|MadSci Network: Earth Sciences|
Your question is one that exhibits the failure of language to be as precise as science can be. That is, what do you mean by "strong?" Hardness? Diamonds are very hard, but they can be shattered. Compressive strength? Concrete takes enormous compressive loads but fails fairly easily with shear or tensile stress. And, are we talking strength for a given diameter of material, or a given mass of it (makes a big difference comparing metals to less dense materials).
And in what conditions are we making the measurement? (Using diamond again as an example, in a hot oxidizing atmosphere, diamond will burn, where "lesser" materials like aluminum oxide will survive. So in that sense, in those conditions, zirconium oxide is 'stronger' than diamond.).The physical form can also have a bearing on the issue. The polycrystalline form of a given material is often less prone to fail under stress than the same material in a single crystalline state; that's because cracks in one little crystal grain don't propagate as easily across grain boundaries as they do in a single crystal. Both are the same material, same atoms bonded in the same way, but they behave differently under mechanical stress.
I'm not trying to confuse you (though I may have, unfortunately, done that) but alert you to the fact that "strong" is not a measureable physical property.

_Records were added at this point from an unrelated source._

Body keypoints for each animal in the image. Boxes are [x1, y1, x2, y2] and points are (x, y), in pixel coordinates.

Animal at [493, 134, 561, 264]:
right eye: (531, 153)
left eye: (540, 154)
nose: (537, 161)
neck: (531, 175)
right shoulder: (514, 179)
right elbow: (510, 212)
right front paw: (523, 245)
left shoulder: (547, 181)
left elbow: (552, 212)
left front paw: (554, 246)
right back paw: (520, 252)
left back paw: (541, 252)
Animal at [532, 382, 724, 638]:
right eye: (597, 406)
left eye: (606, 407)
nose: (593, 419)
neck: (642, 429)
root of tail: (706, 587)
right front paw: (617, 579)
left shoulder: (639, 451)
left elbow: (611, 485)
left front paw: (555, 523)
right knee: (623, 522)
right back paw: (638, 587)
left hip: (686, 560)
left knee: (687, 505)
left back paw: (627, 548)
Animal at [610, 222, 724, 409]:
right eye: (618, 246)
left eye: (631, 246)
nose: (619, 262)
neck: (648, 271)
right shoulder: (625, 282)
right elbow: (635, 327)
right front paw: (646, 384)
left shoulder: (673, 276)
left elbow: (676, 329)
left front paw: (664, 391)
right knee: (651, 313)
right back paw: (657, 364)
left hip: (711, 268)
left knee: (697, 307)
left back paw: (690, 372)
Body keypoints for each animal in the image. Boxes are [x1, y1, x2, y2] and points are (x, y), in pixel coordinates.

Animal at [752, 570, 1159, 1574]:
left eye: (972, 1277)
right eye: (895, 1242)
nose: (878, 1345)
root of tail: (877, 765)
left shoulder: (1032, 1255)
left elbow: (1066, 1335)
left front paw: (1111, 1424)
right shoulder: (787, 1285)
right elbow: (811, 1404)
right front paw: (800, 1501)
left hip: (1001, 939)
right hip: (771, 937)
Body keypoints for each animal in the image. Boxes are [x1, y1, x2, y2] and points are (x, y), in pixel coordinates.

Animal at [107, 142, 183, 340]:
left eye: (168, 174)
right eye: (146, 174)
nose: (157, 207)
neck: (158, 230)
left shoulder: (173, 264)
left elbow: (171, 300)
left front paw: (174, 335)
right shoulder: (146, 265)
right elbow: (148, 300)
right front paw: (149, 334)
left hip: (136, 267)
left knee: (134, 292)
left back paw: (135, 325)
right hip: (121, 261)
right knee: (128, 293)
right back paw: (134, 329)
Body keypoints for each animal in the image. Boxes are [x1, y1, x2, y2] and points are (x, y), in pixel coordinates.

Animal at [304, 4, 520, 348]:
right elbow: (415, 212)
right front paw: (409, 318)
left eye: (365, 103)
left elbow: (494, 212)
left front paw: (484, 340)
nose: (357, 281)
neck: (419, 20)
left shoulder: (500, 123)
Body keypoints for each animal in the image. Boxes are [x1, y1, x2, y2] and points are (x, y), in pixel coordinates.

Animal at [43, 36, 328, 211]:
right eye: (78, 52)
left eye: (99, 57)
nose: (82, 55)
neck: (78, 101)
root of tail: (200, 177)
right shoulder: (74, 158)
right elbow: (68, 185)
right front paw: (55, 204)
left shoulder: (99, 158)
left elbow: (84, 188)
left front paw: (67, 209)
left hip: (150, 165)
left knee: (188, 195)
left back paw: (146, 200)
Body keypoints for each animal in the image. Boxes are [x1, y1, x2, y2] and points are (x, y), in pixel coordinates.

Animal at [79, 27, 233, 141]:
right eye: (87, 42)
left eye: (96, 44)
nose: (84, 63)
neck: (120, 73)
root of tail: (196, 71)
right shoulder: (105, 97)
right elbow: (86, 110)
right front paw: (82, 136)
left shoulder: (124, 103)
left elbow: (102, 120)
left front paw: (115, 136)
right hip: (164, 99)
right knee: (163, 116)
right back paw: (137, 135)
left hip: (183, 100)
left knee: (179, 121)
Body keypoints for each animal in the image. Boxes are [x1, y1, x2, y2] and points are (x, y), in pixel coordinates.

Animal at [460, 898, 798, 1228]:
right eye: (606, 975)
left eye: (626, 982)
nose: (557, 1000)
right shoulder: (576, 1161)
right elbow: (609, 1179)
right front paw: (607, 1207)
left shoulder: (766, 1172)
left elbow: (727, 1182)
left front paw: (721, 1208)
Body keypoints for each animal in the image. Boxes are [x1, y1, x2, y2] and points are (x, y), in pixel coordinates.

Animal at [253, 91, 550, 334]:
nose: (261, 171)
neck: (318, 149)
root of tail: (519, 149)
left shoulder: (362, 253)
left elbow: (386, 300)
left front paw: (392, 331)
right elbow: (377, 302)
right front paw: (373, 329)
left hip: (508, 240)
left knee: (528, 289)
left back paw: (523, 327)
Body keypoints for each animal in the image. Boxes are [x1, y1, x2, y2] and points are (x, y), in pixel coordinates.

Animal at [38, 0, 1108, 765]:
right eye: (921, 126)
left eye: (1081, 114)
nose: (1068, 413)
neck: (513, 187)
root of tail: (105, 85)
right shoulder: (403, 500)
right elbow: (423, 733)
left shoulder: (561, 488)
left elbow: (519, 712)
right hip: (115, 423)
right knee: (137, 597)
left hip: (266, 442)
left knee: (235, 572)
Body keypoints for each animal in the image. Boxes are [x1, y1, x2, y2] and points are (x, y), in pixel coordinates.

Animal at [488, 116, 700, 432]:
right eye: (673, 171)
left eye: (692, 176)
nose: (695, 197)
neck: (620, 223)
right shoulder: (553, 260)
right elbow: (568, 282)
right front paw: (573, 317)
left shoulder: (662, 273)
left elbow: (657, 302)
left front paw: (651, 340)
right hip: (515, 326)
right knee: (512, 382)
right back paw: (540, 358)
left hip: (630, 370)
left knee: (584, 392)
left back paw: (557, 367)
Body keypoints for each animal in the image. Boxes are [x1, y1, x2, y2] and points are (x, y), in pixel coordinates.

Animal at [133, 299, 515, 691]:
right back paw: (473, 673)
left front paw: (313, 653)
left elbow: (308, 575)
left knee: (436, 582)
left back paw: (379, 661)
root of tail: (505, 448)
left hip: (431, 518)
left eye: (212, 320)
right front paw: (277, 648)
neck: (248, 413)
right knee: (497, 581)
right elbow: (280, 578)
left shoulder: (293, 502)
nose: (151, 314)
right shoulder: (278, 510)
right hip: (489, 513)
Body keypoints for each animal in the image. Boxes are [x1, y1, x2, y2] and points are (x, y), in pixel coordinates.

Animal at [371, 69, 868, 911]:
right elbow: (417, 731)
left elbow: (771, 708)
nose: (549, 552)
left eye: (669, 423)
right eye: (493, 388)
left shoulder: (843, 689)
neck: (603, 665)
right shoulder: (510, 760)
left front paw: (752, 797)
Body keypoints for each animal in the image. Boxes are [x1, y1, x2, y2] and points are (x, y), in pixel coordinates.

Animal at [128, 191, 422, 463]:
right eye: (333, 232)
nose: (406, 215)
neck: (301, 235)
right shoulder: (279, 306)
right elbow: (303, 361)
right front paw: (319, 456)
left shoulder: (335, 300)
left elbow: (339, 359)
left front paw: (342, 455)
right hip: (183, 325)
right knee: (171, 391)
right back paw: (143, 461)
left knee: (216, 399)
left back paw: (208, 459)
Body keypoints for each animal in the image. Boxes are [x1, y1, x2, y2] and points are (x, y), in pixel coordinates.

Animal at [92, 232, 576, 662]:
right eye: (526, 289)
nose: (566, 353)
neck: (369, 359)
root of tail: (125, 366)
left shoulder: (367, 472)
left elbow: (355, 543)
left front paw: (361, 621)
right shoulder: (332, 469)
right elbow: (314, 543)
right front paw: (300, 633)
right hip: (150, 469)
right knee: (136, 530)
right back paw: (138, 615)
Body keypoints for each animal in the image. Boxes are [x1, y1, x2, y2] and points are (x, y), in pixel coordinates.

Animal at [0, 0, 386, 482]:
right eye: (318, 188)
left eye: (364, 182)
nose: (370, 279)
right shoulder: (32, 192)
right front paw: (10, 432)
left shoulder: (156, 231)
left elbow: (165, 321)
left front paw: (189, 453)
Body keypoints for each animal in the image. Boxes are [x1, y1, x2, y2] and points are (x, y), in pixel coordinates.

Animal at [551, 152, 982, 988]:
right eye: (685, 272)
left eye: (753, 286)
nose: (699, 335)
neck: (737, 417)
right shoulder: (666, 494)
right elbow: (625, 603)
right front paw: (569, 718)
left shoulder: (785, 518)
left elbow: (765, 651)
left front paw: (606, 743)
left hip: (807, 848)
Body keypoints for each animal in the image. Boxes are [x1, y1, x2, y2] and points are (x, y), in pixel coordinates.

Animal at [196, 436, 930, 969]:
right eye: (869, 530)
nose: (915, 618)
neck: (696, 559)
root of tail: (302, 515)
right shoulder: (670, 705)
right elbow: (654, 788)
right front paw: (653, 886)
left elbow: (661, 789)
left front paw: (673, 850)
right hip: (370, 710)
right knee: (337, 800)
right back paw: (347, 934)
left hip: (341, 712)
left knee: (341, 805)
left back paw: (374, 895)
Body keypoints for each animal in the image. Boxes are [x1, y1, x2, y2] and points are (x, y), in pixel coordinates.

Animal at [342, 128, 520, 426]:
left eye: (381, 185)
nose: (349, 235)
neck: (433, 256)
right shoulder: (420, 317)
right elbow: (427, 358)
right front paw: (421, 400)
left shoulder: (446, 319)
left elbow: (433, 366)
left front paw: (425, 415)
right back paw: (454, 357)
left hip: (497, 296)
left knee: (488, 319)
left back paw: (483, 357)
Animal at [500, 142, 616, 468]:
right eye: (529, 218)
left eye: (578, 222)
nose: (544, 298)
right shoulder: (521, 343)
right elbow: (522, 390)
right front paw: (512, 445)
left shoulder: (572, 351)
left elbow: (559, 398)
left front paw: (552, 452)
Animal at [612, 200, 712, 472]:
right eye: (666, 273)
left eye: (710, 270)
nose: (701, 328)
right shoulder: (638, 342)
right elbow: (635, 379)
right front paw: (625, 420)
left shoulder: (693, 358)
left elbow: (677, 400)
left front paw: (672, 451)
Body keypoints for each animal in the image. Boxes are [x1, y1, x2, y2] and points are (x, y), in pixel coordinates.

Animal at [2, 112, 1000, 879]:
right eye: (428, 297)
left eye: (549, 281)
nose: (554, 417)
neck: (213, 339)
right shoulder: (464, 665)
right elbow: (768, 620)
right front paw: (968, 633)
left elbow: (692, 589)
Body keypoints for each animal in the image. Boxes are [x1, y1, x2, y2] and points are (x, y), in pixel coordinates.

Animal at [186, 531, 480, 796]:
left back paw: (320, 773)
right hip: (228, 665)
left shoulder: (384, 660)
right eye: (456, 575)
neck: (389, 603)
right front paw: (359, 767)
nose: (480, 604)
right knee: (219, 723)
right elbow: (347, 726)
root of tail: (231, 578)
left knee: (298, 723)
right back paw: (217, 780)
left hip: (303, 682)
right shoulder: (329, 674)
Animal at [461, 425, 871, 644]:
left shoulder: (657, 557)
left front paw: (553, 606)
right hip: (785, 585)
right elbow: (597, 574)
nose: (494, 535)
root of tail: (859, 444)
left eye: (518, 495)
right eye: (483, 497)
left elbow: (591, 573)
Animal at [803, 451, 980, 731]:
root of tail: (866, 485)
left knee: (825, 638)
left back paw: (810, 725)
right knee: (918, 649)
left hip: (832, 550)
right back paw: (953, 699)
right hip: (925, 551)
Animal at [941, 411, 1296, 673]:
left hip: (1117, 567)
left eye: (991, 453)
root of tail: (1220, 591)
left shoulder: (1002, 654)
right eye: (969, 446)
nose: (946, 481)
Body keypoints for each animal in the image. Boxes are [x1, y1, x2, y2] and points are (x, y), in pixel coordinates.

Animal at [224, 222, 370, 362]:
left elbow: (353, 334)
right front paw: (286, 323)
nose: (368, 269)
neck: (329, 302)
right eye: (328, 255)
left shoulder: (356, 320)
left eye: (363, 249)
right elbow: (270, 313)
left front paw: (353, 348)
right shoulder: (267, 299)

Now, all that said, it is a general truism that the stronger (in electron volts of energy) the chemical bonds in a material, and the shorter (in nanometers or picometers) those bonds are, the stronger the material holds together. In this regard, diamond (despite its brittleness arising from its crystalline nature) is a tremendously strong material. It is only exceeded by its cousin graphite, and then only is a very specialized sense. In a single plane of carbon atoms formed into graphite, the bond lengths are even shorter than in diamond, and thus (in that direction) graphite is the chemically strongest of all materials. Of course, these single planes of graphite are only very weakly bonded with each other and slip readily, so that in a mechanical sense, graphite is a very weak material and slides so readily it can be used as a lubricant. There's a real paradox for you: a material that is at the same time both the chemically strongest and one of the mechanically weakest!